▶ DOCUMENT SECTION:
>>>>>
Let $X_n, n \geq 1$ be a sequence of random variables that converges to zero in probability, that is, $\forall \varepsilon >0$,
$$\lim_{n \to \infty} P(|X_n| < \varepsilon) = 1$$
Moreover, let $X_n=o_p(n^{-1})$, that is, $\forall \varepsilon >0$,
$$\lim_{n \to \infty} P\left(\left|\frac{X_n}{n^{-1}}\right| < \varepsilon\right) = 1,$$
or equivalently,
$\forall \varepsilon, \eta >0$, there exists $n_0$ such that for $n\geq n_0$,
$$P\left(\left|\frac{X_n}{n^{-1}}\right| < \varepsilon\right) \geq 1-\eta,$$
My question is, what can we say about $E(X_n)$ when $n \to \infty$? For instance, is it true that $E(X_n)=o(n^{-1})$? Or more generally, is it true that $E(o_p(n^{-1}))=o(n^{-1})$? How can I prove so?
Best Answer
No, you cannot say anything like that. Consider $(X_n)_n$ defined as $$X_n=\begin{cases}0 &\text{ w.p. } 1- \frac{1}{n}\\ n^2 &\text{ w.p. }\frac{1}{n}\end{cases}$$
Then $\mathbb{E}[X_n] = n\xrightarrow[n\to\infty]{} \infty$ (and tweaking the example above, you can replace the growth rate $n$ by anything you'd like), but, for any $\varepsilon > 0$, $$ \mathbb{P}\{ n\lvert X_n\rvert < \varepsilon \} \geq 1-\frac{1}{n} \xrightarrow[n\to\infty]{} 1. $$
<<<<<
▶ ENTRIES SHOWN:
>>>>>
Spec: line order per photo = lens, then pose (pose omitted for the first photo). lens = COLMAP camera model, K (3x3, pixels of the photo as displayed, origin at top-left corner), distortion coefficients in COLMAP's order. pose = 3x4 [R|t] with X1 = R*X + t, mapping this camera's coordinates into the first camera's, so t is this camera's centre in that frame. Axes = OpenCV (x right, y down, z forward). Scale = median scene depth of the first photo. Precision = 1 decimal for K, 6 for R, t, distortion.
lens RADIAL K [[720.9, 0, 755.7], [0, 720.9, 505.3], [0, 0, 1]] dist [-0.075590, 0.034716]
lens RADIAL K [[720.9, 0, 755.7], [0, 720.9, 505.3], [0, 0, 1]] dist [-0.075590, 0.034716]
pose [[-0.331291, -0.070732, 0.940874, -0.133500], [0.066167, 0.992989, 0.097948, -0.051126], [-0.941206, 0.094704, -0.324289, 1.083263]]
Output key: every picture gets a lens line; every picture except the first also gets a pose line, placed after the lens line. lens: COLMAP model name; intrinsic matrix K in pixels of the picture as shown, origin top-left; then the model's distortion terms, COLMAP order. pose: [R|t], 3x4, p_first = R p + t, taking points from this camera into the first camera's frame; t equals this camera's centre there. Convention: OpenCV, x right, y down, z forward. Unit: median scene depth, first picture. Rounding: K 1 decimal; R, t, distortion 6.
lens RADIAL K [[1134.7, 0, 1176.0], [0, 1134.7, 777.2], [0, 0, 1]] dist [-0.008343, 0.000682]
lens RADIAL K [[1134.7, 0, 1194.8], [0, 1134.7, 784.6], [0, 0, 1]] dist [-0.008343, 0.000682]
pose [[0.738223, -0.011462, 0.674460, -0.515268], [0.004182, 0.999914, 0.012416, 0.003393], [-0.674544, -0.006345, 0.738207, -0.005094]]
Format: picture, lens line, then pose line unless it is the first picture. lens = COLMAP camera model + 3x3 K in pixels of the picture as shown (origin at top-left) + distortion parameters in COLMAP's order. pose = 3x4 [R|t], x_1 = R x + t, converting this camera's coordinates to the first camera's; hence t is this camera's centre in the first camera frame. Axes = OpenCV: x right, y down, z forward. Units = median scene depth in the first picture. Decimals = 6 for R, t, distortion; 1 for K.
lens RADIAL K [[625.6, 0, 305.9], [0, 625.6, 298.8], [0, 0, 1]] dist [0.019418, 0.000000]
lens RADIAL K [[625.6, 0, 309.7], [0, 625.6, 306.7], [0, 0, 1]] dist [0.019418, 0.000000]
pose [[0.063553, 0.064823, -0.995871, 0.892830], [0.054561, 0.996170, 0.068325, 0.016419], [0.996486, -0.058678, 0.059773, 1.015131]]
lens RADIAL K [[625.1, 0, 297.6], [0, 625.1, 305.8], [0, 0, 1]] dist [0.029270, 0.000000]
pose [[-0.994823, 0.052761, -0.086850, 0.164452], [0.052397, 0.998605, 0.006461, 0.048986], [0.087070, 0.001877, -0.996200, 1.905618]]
<<<<<
▶ TASK A: List every question the asker poses in the thread on convergence in probability.
▶ TASK B: In the records, start at the line that has "Format: picture, lens" and go through the last line of the records, including both ends. Give those lines again with "Decimals" changed to "Precision" and everything else left as it is.
The thread and the records have nothing to do with each other.

▶ TASK RESPONSE A:
- What can we say about $E(X_n)$ when $n \to \infty$?
- Is it true that $E(X_n)=o(n^{-1})$?
- Is it true that $E(o_p(n^{-1}))=o(n^{-1})$?
- How can I prove so?

▶ TASK RESPONSE B:
Format: picture, lens line, then pose line unless it is the first picture. lens = COLMAP camera model + 3x3 K in pixels of the picture as shown (origin at top-left) + distortion parameters in COLMAP's order. pose = 3x4 [R|t], x_1 = R x + t, converting this camera's coordinates to the first camera's; hence t is this camera's centre in the first camera frame. Axes = OpenCV: x right, y down, z forward. Units = median scene depth in the first picture. Precision = 6 for R, t, distortion; 1 for K.
lens RADIAL K [[625.6, 0, 305.9], [0, 625.6, 298.8], [0, 0, 1]] dist [0.019418, 0.000000]
lens RADIAL K [[625.6, 0, 309.7], [0, 625.6, 306.7], [0, 0, 1]] dist [0.019418, 0.000000]
pose [[0.063553, 0.064823, -0.995871, 0.892830], [0.054561, 0.996170, 0.068325, 0.016419], [0.996486, -0.058678, 0.059773, 1.015131]]
lens RADIAL K [[625.1, 0, 297.6], [0, 625.1, 305.8], [0, 0, 1]] dist [0.029270, 0.000000]
pose [[-0.994823, 0.052761, -0.086850, 0.164452], [0.052397, 0.998605, 0.006461, 0.048986], [0.087070, 0.001877, -0.996200, 1.905618]]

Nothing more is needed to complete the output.